For this, we both praise the memory of McCain, and mourn all that he took with him when he died.

 This week has been a respite from the usual weeks of personal political poison, deprecation, triviality, deflection, bad language, personal debasement, and wholesale slaughter of the notion of free, multi-view debates flowing freely in this country.

 The fault for this latter climate cannot rest solely with President Trump — although he has elevated — if you can use that word — all that is so despicable about each week since 2016, but it goes beyond that.

The climate of cheap, often vulgar popular ‘culture’ crowding out more serious entertainment and discussion; the accepted coarsening of daily language; the decline in civility and respect. Out willingness to tolerate bigotry.

Our moral equation of racist thugs with” good people”; our loss at the ability to put national honor, pride, justice, fairness, debate and process ahead of greed, anger, jealousy and vulgarity.

 We mourn John McCain for who he was: an ordinary extraordinary man.

A man with self-avowed human flaws who managed to live a life of incredible honor, nobility, courage and commitment.

We mourn for all that McCain seemingly takes with him to the grave: the welcoming of all; the toleration and consideration of alternate views; the notion, as he said ” that America is better than that” when it came to doing many of the same, bad things that other nations do.

 What has been so constructive about this past week is that there is a wildfire, a slightly submerged Moral Majority, if you will, that despises what we have become; that refuses to become the new, puerile, Orwellian order of life; that still believes in duty, honor, country — and people.

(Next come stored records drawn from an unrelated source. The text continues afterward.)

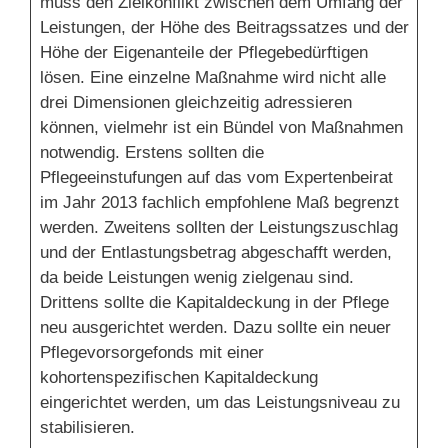
muss den Zielkonflikt zwischen dem Umfang der
Leistungen, der Höhe des Beitragssatzes und der
Höhe der Eigenanteile der Pflegebedürftigen
lösen. Eine einzelne Maßnahme wird nicht alle
drei Dimensionen gleichzeitig adressieren
können, vielmehr ist ein Bündel von Maßnahmen
notwendig. Erstens sollten die
Pflegeeinstufungen auf das vom Expertenbeirat
im Jahr 2013 fachlich empfohlene Maß begrenzt
werden. Zweitens sollten der Leistungszuschlag
und der Entlastungsbetrag abgeschafft werden,
da beide Leistungen wenig zielgenau sind.
Drittens sollte die Kapitaldeckung in der Pflege
neu ausgerichtet werden. Dazu sollte ein neuer
Pflegevorsorgefonds mit einer
kohortenspezifischen Kapitaldeckung
eingerichtet werden, um das Leistungsniveau zu
stabilisieren.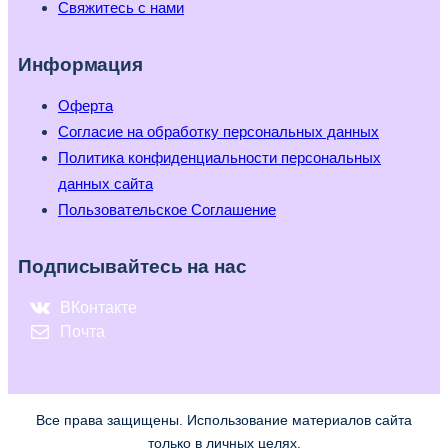
Свяжитесь с нами
Информация
Оферта
Согласие на обработку персональных данных
Политика конфиденциальности персональных
данных сайта
Пользовательское Соглашение
Подписывайтесь на нас
ВКонтакте
Почта
Все права защищены. Использование материалов сайта
только в личных целях.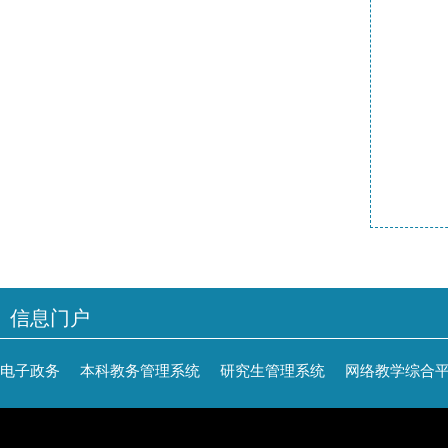
信息门户
电子政务
本科教务管理系统
研究生管理系统
网络教学综合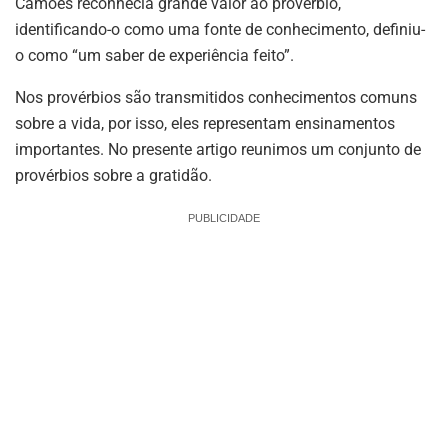
Camões reconhecia grande valor ao provérbio,
identificando-o como uma fonte de conhecimento, definiu-
o como “um saber de experiência feito”.
Nos provérbios são transmitidos conhecimentos comuns
sobre a vida, por isso, eles representam ensinamentos
importantes. No presente artigo reunimos um conjunto de
provérbios sobre a gratidão.
PUBLICIDADE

 We have been hearing —  and I confess to saying it, too — that “we’ll never have another McCain in our civic life.” True. We will never have any another one of us. We are all singular creations, endowed by God with individuality.

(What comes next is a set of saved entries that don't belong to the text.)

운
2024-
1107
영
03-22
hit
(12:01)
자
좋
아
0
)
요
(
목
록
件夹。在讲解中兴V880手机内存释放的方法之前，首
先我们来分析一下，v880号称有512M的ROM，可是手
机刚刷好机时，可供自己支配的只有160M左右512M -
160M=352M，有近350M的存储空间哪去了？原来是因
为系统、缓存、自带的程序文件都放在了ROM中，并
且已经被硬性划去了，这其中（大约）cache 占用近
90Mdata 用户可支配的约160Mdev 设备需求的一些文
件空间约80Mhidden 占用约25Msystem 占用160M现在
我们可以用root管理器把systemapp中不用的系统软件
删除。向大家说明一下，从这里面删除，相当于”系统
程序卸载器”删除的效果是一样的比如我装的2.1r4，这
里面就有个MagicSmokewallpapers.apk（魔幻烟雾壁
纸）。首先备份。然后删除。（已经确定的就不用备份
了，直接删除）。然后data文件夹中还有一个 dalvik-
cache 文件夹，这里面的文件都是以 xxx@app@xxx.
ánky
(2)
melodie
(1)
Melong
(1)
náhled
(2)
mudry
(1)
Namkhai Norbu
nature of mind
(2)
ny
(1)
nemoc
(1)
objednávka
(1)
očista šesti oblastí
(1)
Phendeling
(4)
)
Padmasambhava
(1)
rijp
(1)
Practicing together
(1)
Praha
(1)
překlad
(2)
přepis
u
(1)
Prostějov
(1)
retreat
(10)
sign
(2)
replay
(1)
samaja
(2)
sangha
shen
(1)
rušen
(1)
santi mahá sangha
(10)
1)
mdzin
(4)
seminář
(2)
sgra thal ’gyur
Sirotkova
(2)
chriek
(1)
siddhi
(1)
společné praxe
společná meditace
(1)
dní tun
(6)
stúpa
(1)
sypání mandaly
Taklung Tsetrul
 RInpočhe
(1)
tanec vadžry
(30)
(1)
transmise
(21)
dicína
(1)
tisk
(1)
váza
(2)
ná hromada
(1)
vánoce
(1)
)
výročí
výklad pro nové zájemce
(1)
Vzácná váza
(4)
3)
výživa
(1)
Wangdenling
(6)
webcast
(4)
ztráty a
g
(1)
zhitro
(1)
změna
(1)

But, in his inimitable way, I can just hear John McCain reply to these statements about there never being another like him. ’Ah, for godsakes!’, he’d likely roar in his common volcanic temper leavened with humor and honesty; ‘This is America! Of course, we’ll have people like me — even better; because America is the greatest nation on earth and we are a people who always strive to do better’.

As for myself, my beleaguered, non-citizen, poor ancestors and many others came here because of the America that the McCain family helped to build, and that he and countless others fought to preserve.

That country is not gone, this past week reminds us.

The values that built us individually and collectively as Americans have not been snuffed out.

But, scratch the surface and you see through a week like this past one that while John McCain is no longer amongst those of us on earth, his soul burns brightly forever as does the America of the values that he championed.